Ah, le Cahier de Lecture… le cauchemar de tout écolier (et, soyons honnêtes, de certains parents aussi) qui pointe le bout de son nez chaque année scolaire. On imagine souvent le prof, un sourire machiavélique aux lèvres, en train de cocher nos devoirs dans son bureau, illuminé par la seule lueur d'une lampe de bureau vintage.
Mais avant de plonger tête la première dans l'analyse littéraire à la Zola, il y a un obstacle de taille à franchir : la fameuse Page de Garde. Ce rempart de papier, ce Kilimandjaro de créativité (forcée) qui se dresse entre vous et une bonne note (peut-être). Et, croyez-moi, elle peut être aussi angoissante qu'un oral d'histoire-géo improvisé.
La Page de Garde: L'Art de la Torture Créative
Alors, on fait quoi ? On dessine des fleurs ? Un dragon crachant du feu sur un Victor Hugo en panique ? Les options sont infinies… et terrifiantes. L'enjeu est de taille : cette page est la première impression que le professeur aura de votre "engagement" envers la lecture. Autant dire qu'il ne faut pas la rater.
Voici quelques stratégies (plus ou moins efficaces) pour survivre à cette épreuve :

- La Méthode "Minimaliste Chic": Une écriture élégante (si vous maîtrisez la calligraphie, sinon tant pis!), un titre bien centré, et peut-être une bordure discrète. Le but : faire croire que vous êtes un intellectuel raffiné, trop occupé par la profondeur de la littérature pour vous préoccuper de fioritures inutiles. (Pssst, ça marche rarement, mais ça vaut le coup d'essayer!)

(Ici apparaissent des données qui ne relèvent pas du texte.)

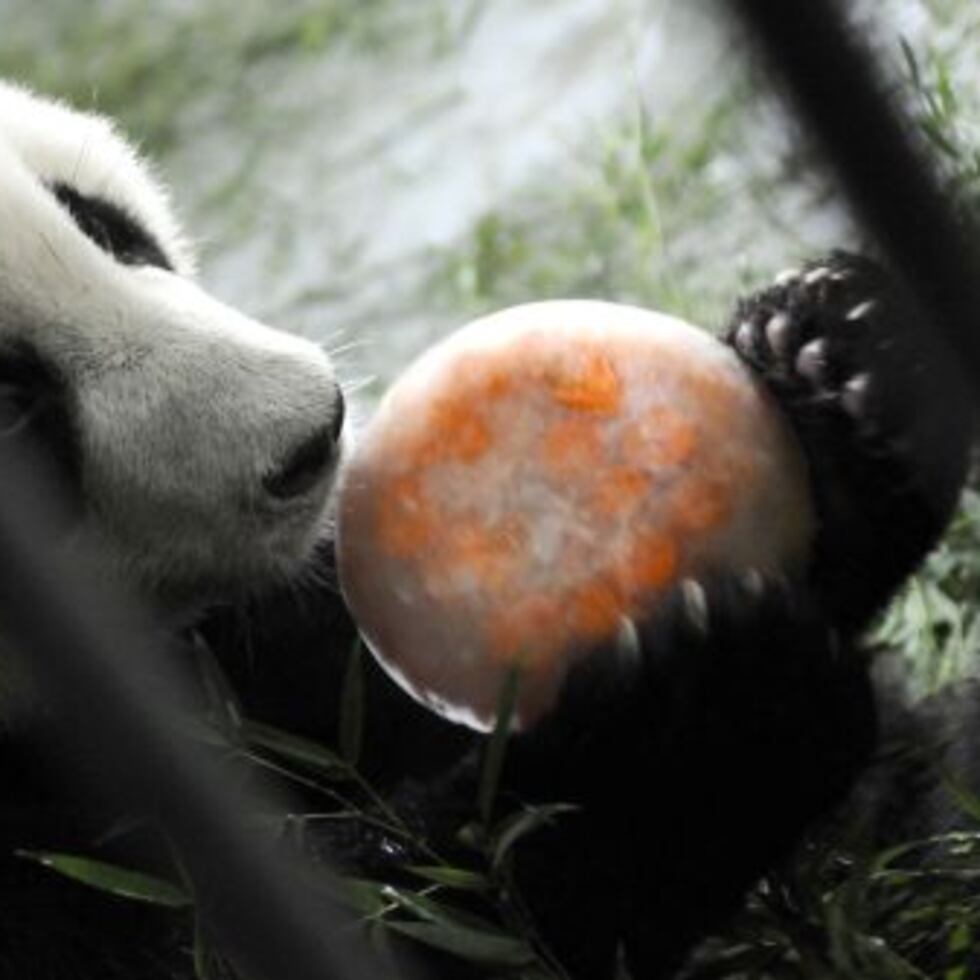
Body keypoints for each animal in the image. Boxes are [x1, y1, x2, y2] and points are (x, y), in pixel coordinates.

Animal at [0, 80, 973, 980]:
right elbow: (379, 925)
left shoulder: (256, 635)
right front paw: (702, 711)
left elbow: (357, 686)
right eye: (17, 409)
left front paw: (834, 368)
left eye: (107, 228)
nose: (312, 437)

- L'Attaque "Hyper-Personnalisée": Une explosion de couleurs, des références obscures au livre, des dessins humoristiques… Le but : montrer votre "passion" débordante. Attention, il faut que ce soit bien fait, sinon ça risque de faire plus "gamin de 6 ans sous caféine" qu' "artiste inspiré".
- La Solution "Sauvetage en Catastrophe": Copier (subtilement, bien sûr!) une page de garde trouvée sur internet. Le risque : que le prof l'ait déjà vue 15 fois. Mais bon, qui ne tente rien n'a rien, comme dirait le Petit Prince.

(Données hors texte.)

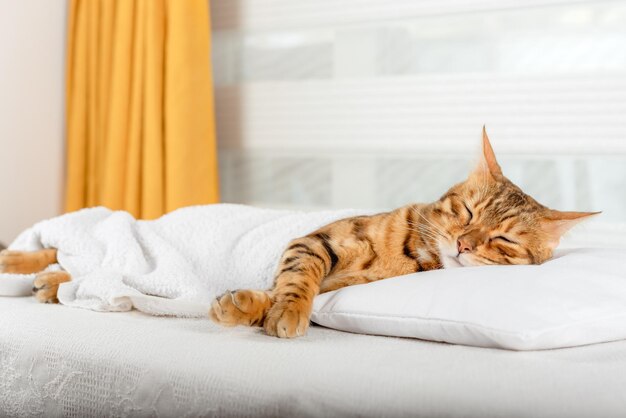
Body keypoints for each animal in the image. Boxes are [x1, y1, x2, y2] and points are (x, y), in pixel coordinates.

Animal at [0, 129, 596, 338]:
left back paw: (50, 285)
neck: (411, 254)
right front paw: (284, 312)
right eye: (468, 212)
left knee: (82, 269)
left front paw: (244, 307)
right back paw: (23, 267)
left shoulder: (338, 281)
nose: (465, 245)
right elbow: (295, 282)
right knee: (56, 249)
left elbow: (270, 293)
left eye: (504, 241)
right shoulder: (316, 242)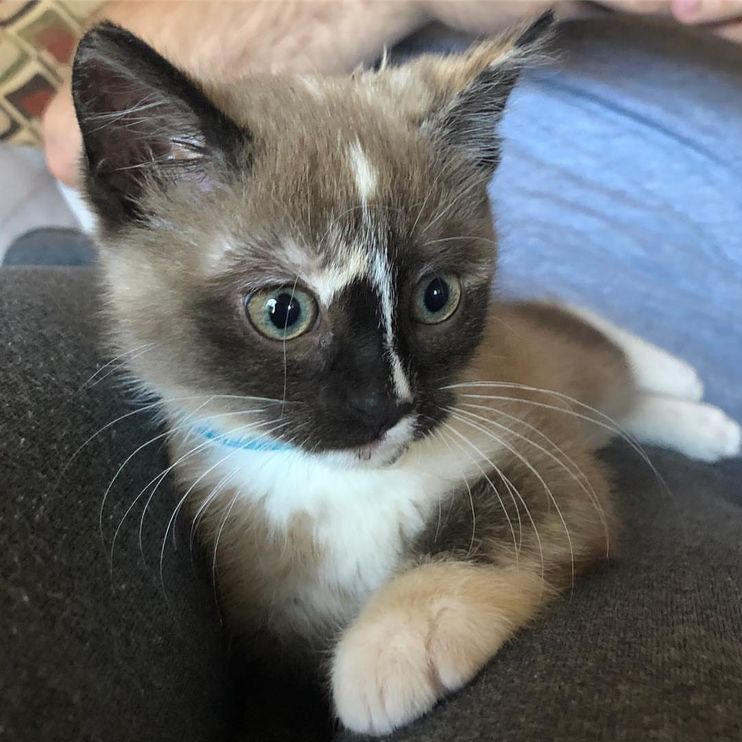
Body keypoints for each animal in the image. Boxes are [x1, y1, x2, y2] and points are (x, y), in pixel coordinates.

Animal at [71, 13, 742, 740]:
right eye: (282, 311)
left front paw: (397, 642)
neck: (345, 487)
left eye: (435, 297)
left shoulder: (542, 452)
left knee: (590, 346)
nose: (385, 405)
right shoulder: (261, 604)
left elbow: (495, 523)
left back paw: (692, 394)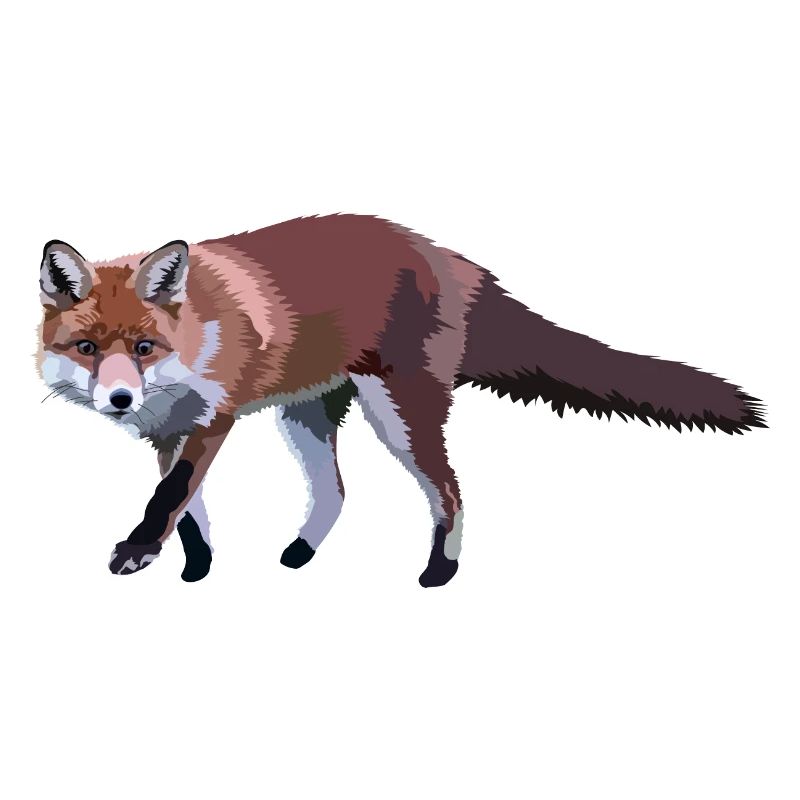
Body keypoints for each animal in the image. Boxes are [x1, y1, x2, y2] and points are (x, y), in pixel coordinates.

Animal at [37, 214, 766, 587]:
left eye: (143, 346)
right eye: (88, 349)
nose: (121, 398)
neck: (196, 335)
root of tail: (446, 252)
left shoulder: (212, 421)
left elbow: (171, 496)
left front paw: (139, 551)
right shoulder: (167, 432)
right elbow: (188, 509)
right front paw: (196, 565)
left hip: (399, 416)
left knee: (450, 489)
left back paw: (440, 571)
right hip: (306, 417)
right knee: (336, 491)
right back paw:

Et la Souris dans Tout ça ?
Ah, la fameuse Souris! (Souris en français signifie "mouse"). Pourquoi je vous parle d'une souris, me demanderez-vous? Eh bien, souvent, la page de garde de nos cahiers de lecture se retrouve ornée (ou souillée, selon le point de vue) d'un petit dessin de souris. Une souris qui lit. Une souris qui grignote un livre. Une souris déguisée en personnage de livre. Pourquoi? Mystère et boule de gomme ! Peut-être est-ce un symbole de la voracité de la lecture, peut-être est-ce un clin d'œil à Cendrillon (parce que oui, elle lisait, on le sait tous!), ou peut-être est-ce juste parce que c'est facile à dessiner.

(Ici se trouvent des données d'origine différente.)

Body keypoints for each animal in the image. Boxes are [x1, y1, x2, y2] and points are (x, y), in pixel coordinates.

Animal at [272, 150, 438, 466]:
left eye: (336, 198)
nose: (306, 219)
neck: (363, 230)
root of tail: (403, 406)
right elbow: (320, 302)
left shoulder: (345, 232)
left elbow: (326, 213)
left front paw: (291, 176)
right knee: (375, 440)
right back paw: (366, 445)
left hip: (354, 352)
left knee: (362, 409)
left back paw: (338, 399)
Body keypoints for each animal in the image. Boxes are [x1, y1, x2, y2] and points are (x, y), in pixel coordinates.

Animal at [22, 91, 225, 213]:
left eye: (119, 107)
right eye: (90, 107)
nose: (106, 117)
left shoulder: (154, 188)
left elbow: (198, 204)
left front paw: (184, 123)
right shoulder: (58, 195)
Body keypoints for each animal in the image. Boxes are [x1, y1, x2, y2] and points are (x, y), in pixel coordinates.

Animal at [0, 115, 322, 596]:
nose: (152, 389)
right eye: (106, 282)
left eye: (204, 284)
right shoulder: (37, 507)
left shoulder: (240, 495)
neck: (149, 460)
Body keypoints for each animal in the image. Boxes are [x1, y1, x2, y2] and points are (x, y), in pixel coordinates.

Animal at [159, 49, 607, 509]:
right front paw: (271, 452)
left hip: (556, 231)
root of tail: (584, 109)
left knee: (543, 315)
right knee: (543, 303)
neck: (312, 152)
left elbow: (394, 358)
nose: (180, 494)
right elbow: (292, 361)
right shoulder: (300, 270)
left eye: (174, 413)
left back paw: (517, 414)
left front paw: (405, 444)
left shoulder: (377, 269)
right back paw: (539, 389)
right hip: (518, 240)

Le truc, c'est que cette petite souris devient vite un leitmotiv, un running gag qui traverse les générations d'élèves. On la voit partout, et on se demande toujours pourquoi. C'est un peu comme le mystère du Loch Ness, mais en plus mignon et moins coûteux en expéditions scientifiques.

Alors, la prochaine fois que vous vous retrouverez face à cette redoutable Page de Garde, souvenez-vous : respirez un bon coup, libérez votre créativité (ou votre sens de la débrouille), et surtout, n'oubliez pas d'ajouter une petite souris. On ne sait jamais, ça pourrait vous porter chance!
Et si tout cela ne fonctionne pas, vous pourrez toujours prétendre que votre chien a mangé la page de garde. (Non, sérieusement, ne faites pas ça. Les profs ont l'habitude, et ils ont un sens de l'humour… particulier.)